Regardless of the price, those who have been into space say the time is right for mankind to boldly go where no-one has gone before.
“Everybody realizes that it is time to reach out and explore the universe beyond low-Earth orbit,” says NASA astronaut Mark Polansky. “We have for many years – ten years at least – been on the International Space Station in low-Earth orbit which is very close, and we haven't been anywhere else with people since the lunar landings which ended in 1972.”
There is no shortage of takers to be the first to set foot on Mars, and wannabe Red Planet trail-blazers have started their training young.
Sergey Davitaia is still just a teenager, but he is putting in the hard yards in the hope that he can help create a potential new home for humanity millions of kilometers away.
“I want to be the first to travel to Mars and to other planets as well – to the moons of Jupiter or Saturn,” Davitaia says. “They say we can live there in the future.”

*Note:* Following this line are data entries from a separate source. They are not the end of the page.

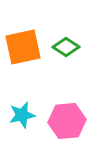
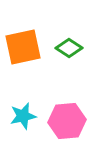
green diamond: moved 3 px right, 1 px down
cyan star: moved 1 px right, 1 px down
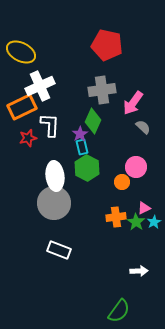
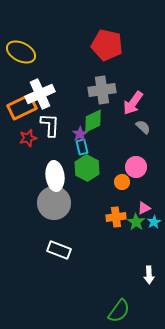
white cross: moved 8 px down
green diamond: rotated 40 degrees clockwise
white arrow: moved 10 px right, 4 px down; rotated 90 degrees clockwise
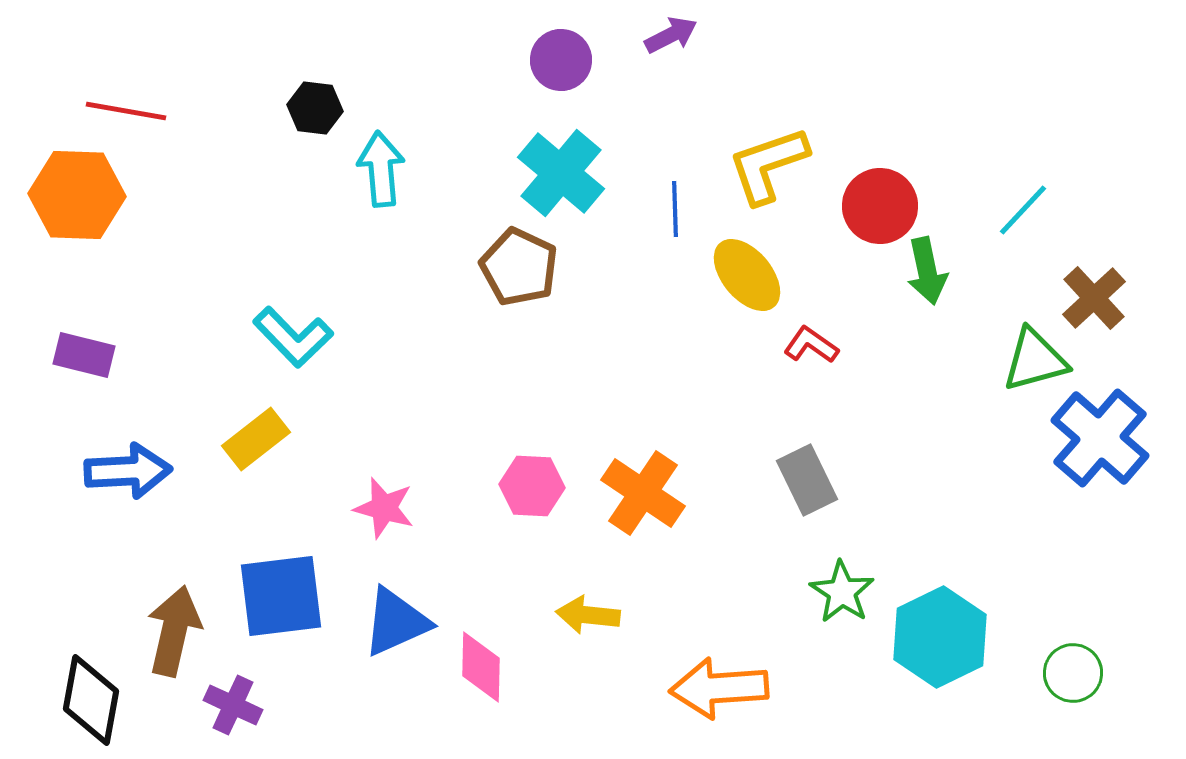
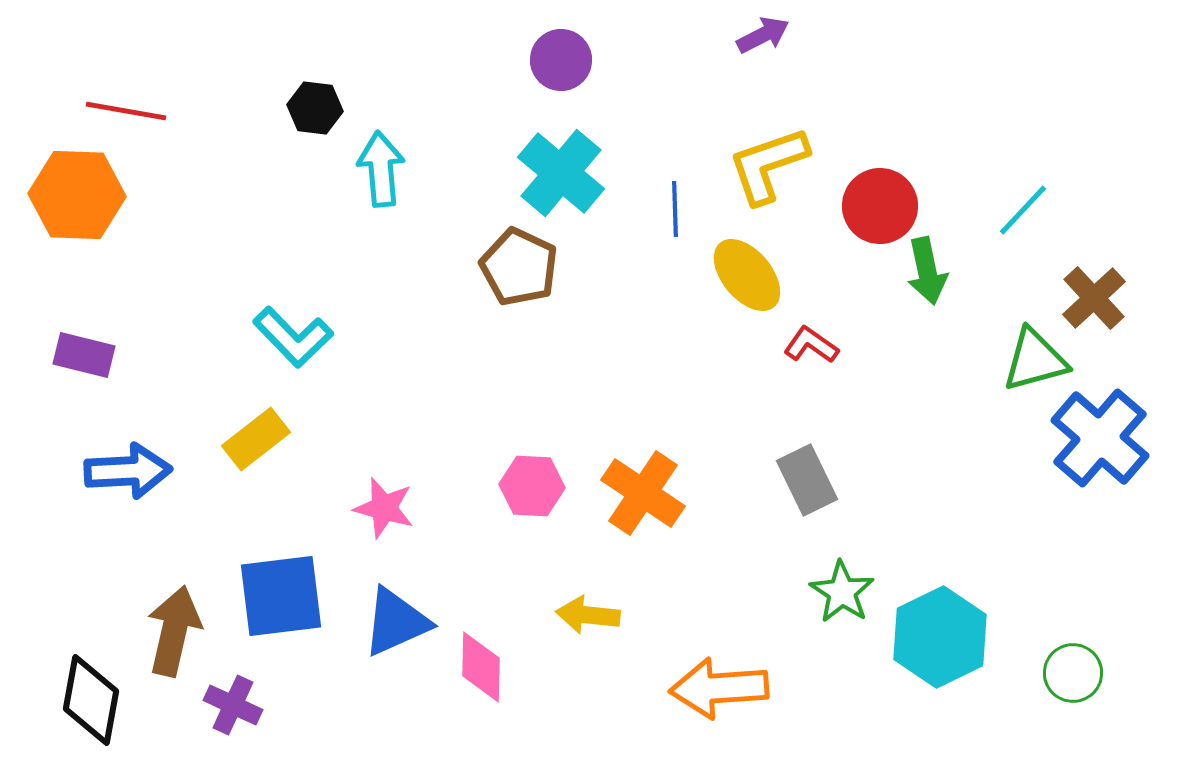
purple arrow: moved 92 px right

We are still a long way from science fiction becoming science fact with humans setting up home on the surface of Mars. Even if we put the huge cost of a Martian settlement to one side, there are some serious hurdles to overcome. Not least, we have no idea if life existed there previously, and if it did, whether whatever killed it off could be dangerous to us.
And why should we even think about finding a new home?
“Earth’s resources are finite, therefore we will eventually have to either restrain population and production growth, risking losing both, or we find footholds on other planets no matter how much it costs us,” explains Igor Lisov.
With the retirement of NASA's space shuttle, the only way for people to get into space at the minute is the Russian Soyuz rocket. Currently, with the science available, our chances of a global relocation any time soon are pretty much zero.
However, tucked away in central Moscow, the Mars 500 project is simulating the effects a mission to Mars would have on a crew in search of a new home.
“There is one obvious reason why the experiment has been so popular,” explains Igor Ushakov from the Institute of Medical and Biological Problems.“The world is still a place for dreamers who dream of exciting projects that unite people – international projects.”
As it stands, we might have to simply learn to deal with the soaring global population. But young Sergey will keep on training hard in the hope that he can bring the dream of a new, inter-planetary home a little closer to becoming a concrete reality.